In fact, the file itself doesn’t even have to be malicious at first, making it easier to offer victims something compelling and trick them into clicking. Pickren found that because of the trusted relationship between Safari, iCloud, and ShareBear, an attacker could actually revisit what they shared with a victim later and silently swap the file for a malicious one. All of this can happen without the victim receiving a new prompt from iCloud or realizing that anything has changed.
Once the hacker has staged the attack they can essentially take over Safari, see what the victim sees, access the accounts the victim is logged into, and abuse permissions the victim has granted websites to access their camera and microphone. An attacker could also access other files stored locally on the victim’s Mac.
“The attacker is basically punching a hole in the browser,” says Ryan Pickren, the security researcher who disclosed the vulnerabilities to Apple. “So if you’re signed into Twitter.com on one tab I could jump into that and do everything you can from Twitter.com. But that’s nothing to do with Twitter’s servers or security, I as the attacker am just assuming the role that you already have in your browser.”
In October, Apple patched the vulnerability in Safari’s WebKit engine and made revisions in iCloud. And in December it patched a related vulnerability in its Script Editor code automation and editing tool.
“This is an impressive exploit chain,” says Patrick Wardle, a longtime researcher and founder of the macOS security nonprofit Objective-See. “It’s clever that it exploits design flaws and creatively uses built-in macOS capabilities to circumvent defense mechanisms and compromise the system.”

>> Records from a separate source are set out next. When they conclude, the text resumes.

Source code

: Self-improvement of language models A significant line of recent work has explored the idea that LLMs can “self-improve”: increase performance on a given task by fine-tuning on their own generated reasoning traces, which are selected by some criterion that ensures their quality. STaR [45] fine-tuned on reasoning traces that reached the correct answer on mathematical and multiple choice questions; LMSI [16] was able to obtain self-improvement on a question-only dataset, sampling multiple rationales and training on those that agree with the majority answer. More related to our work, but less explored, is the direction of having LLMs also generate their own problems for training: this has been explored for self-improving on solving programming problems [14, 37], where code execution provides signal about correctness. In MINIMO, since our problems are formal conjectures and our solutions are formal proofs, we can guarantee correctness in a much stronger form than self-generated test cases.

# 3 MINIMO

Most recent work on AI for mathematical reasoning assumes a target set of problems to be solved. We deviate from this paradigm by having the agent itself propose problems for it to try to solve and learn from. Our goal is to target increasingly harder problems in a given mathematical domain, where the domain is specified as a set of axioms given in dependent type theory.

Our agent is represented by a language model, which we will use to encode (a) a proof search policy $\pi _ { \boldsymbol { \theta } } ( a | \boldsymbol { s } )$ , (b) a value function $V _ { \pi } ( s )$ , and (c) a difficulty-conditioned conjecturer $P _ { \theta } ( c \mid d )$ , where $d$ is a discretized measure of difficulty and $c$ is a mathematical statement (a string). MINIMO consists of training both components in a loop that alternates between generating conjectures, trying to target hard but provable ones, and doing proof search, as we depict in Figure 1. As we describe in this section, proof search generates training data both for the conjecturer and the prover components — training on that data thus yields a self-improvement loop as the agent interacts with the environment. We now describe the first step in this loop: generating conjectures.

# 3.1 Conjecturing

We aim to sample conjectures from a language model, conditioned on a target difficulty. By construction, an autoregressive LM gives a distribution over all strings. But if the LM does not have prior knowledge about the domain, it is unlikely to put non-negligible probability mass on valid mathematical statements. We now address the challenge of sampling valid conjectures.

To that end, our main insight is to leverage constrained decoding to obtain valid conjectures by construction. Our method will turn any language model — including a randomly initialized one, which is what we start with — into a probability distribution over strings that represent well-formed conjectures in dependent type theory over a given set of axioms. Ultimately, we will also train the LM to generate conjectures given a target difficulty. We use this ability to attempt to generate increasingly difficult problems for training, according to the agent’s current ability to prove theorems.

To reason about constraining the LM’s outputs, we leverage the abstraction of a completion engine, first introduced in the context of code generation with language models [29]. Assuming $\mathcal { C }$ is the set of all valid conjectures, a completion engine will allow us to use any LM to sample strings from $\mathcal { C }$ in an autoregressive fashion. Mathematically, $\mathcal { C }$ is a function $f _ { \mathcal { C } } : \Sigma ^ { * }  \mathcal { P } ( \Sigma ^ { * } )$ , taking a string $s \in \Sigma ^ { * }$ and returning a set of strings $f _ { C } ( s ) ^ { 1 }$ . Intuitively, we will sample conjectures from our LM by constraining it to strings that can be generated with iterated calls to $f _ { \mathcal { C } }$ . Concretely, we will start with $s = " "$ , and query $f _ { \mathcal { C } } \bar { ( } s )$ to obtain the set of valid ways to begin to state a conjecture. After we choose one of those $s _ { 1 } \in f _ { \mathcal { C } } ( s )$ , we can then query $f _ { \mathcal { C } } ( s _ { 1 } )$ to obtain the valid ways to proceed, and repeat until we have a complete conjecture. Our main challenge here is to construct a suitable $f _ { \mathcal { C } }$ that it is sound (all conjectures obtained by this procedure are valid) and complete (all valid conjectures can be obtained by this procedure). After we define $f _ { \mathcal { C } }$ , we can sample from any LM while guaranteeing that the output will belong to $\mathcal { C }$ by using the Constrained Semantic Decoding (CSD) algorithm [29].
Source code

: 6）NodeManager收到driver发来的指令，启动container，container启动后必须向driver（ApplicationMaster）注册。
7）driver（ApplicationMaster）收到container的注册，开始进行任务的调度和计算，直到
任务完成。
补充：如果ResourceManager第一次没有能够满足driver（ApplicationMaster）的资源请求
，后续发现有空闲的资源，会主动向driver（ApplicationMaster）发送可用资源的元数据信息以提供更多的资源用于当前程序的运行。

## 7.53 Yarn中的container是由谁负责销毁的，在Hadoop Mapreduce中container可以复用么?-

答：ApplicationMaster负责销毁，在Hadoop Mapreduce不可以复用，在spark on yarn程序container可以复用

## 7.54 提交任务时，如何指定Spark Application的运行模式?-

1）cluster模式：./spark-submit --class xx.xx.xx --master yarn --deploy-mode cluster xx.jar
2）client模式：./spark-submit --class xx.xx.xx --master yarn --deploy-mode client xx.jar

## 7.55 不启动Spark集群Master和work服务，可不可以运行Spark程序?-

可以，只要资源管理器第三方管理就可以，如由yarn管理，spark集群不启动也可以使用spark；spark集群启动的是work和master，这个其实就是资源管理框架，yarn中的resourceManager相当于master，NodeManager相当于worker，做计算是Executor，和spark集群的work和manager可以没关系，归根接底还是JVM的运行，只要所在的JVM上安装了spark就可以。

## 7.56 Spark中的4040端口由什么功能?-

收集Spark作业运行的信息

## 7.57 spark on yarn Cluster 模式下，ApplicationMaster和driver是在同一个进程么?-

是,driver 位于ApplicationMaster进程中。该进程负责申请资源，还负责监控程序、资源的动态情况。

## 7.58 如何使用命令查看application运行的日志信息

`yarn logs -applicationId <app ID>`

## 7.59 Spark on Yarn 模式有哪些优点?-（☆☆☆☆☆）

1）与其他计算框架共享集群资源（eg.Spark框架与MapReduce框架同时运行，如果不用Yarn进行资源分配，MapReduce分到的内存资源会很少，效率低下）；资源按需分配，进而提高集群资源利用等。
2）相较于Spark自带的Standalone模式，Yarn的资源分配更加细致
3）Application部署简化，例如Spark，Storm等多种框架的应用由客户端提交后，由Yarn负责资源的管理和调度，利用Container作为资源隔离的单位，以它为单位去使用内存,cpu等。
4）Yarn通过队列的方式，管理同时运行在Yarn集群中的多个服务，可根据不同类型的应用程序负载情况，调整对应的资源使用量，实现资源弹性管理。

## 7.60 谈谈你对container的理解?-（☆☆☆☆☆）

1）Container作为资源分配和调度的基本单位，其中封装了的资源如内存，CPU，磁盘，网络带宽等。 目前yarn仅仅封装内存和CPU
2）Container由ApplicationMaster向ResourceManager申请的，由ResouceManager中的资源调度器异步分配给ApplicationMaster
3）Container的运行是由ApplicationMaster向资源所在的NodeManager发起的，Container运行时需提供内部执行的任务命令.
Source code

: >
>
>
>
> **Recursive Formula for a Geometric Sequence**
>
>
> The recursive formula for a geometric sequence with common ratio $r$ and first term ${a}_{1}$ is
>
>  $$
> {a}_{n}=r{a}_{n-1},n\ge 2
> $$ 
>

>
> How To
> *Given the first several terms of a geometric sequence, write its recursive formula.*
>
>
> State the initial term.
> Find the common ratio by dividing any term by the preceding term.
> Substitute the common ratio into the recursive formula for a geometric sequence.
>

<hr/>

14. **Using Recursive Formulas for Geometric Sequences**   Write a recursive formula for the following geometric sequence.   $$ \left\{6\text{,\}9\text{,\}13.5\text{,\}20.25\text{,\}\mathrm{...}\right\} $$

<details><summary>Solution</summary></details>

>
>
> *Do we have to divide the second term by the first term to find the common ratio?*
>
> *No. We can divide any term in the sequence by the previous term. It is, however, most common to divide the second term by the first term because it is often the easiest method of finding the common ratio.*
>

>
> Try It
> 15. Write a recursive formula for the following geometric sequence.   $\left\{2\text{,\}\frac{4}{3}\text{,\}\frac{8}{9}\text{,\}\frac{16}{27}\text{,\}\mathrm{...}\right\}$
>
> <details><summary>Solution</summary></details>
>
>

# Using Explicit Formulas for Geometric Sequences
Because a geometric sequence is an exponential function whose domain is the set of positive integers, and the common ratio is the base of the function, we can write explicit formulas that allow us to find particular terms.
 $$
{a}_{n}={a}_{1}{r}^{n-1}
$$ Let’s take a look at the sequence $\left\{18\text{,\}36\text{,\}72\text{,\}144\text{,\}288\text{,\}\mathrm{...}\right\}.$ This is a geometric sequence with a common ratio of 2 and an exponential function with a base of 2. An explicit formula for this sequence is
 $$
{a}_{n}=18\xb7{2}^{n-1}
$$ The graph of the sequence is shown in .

Pickren previously discovered a series of Safari bugs that could have enabled webcam takeovers. He disclosed the new findings through Apple’s bug bounty program in mid-July and the company awarded him $100,500. The amount is not unprecedented for Apple’s disclosure program, but reflects the severity of the flaws. In 2020, for example, the company paid out $100,000 for a crucial flaw in its Sign In With Apple single sign-on system.
Safari and Webkit, though, have a particular set of security challenges, because they are such massive platforms. And Apple has had a difficult time getting a handle on the problem, even when vulnerabilities are public for weeks or months.